De la maladie

Mais de tout ce drame quotidien du corps, il ne subsiste aucune trace. Les gens écrivent inlassablement au sujet des agissements de l’esprit; des idées qui le traversent; de ses nobles ambitions, de la manière dont l’esprit a conquis l’univers. Ils le mettent en scène ignorant le corps, dans la tourelle du philosophe; ou malmenant celui-ci, comme un vieux ballon de football en cuir, à travers des arpents de neige ou de désert, à la poursuite de quelque conquête ou découverte. Ces grandes guerres que le corps déclare, avec l’esprit son vassal, dans la solitude de la chambre à coucher, contre une attaque de fièvre ou un accès de mélancolie, sont ignorées.[…]

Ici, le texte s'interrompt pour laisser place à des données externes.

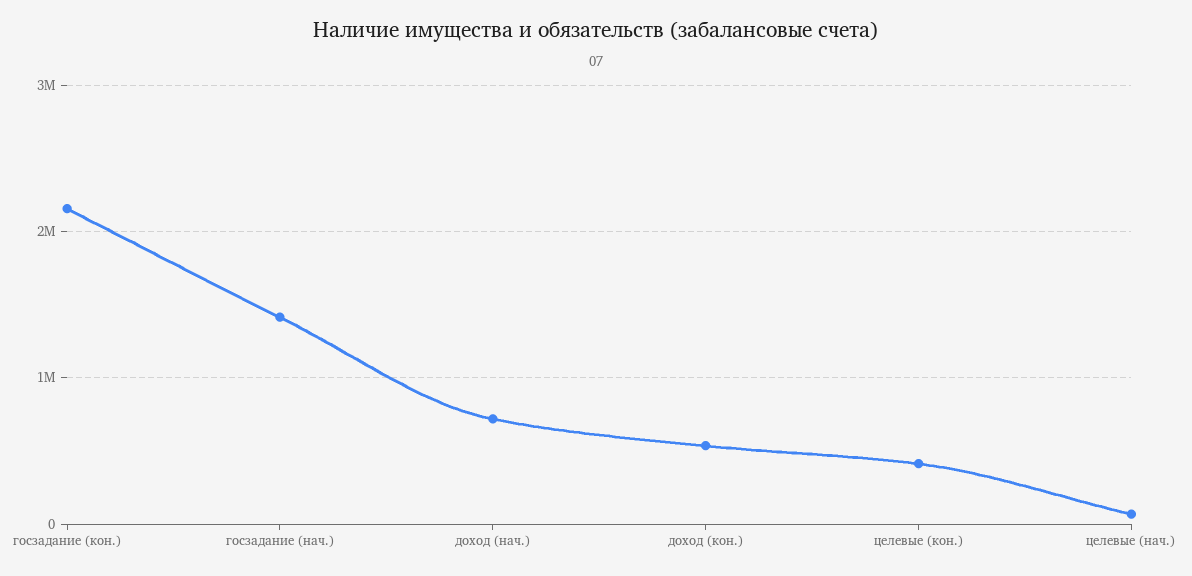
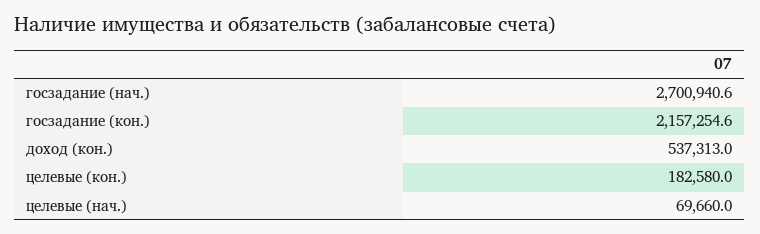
госзадание (нач.): 1400000 -> 2700940.6
доход (нач.): 700000 -> none
целевые (кон.): 400000 -> 182580

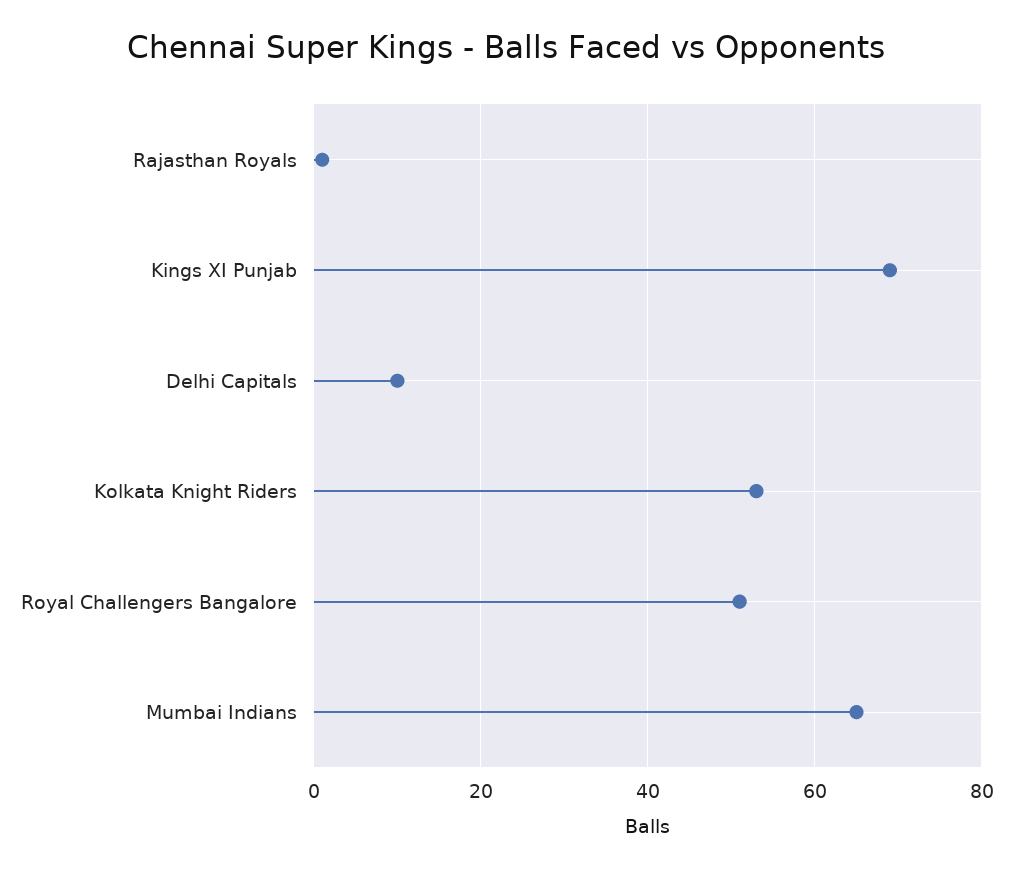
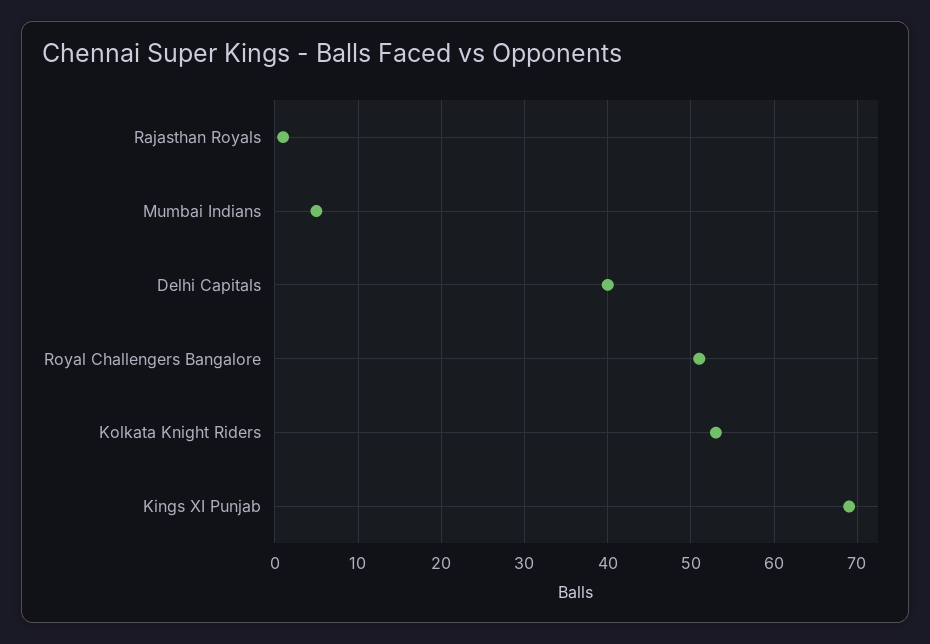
Delhi Capitals: 10 -> 40
Mumbai Indians: 65 -> 5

Enfin, il y a également la pauvreté de la langue qui nuit à la description de la maladie dans la littérature. L’anglais, qui sait rendre les réflexions de Hamlet et la tragédie de Lear, ne renferme pas les mots qui sauraient décrire le frisson et le mal de tête. Il s’est développé dans une seule direction. La moindre écolière, le jour où l’amour la fait chavirer, peut compter sur Shakespeare ou sur Keats pour l’aider à s’exprimer, mais dès qu’un malade tente de décrire au médecin la douleur qu’il a à la tête, la langue s’évanouit d’un coup. Aucune formule toute faite ne se présente à lui. Il n’a d’autre choix que celui de s’inventer des mots lui-même et, prenant sa douleur dans une main, et une motte de son pur dans l’autre (à l’instar, qui sait, des peuples de Babel au commencement), de les presser ensemble jusqu’à ce qu’un nouveau mot, flambant neuf, n’émerge.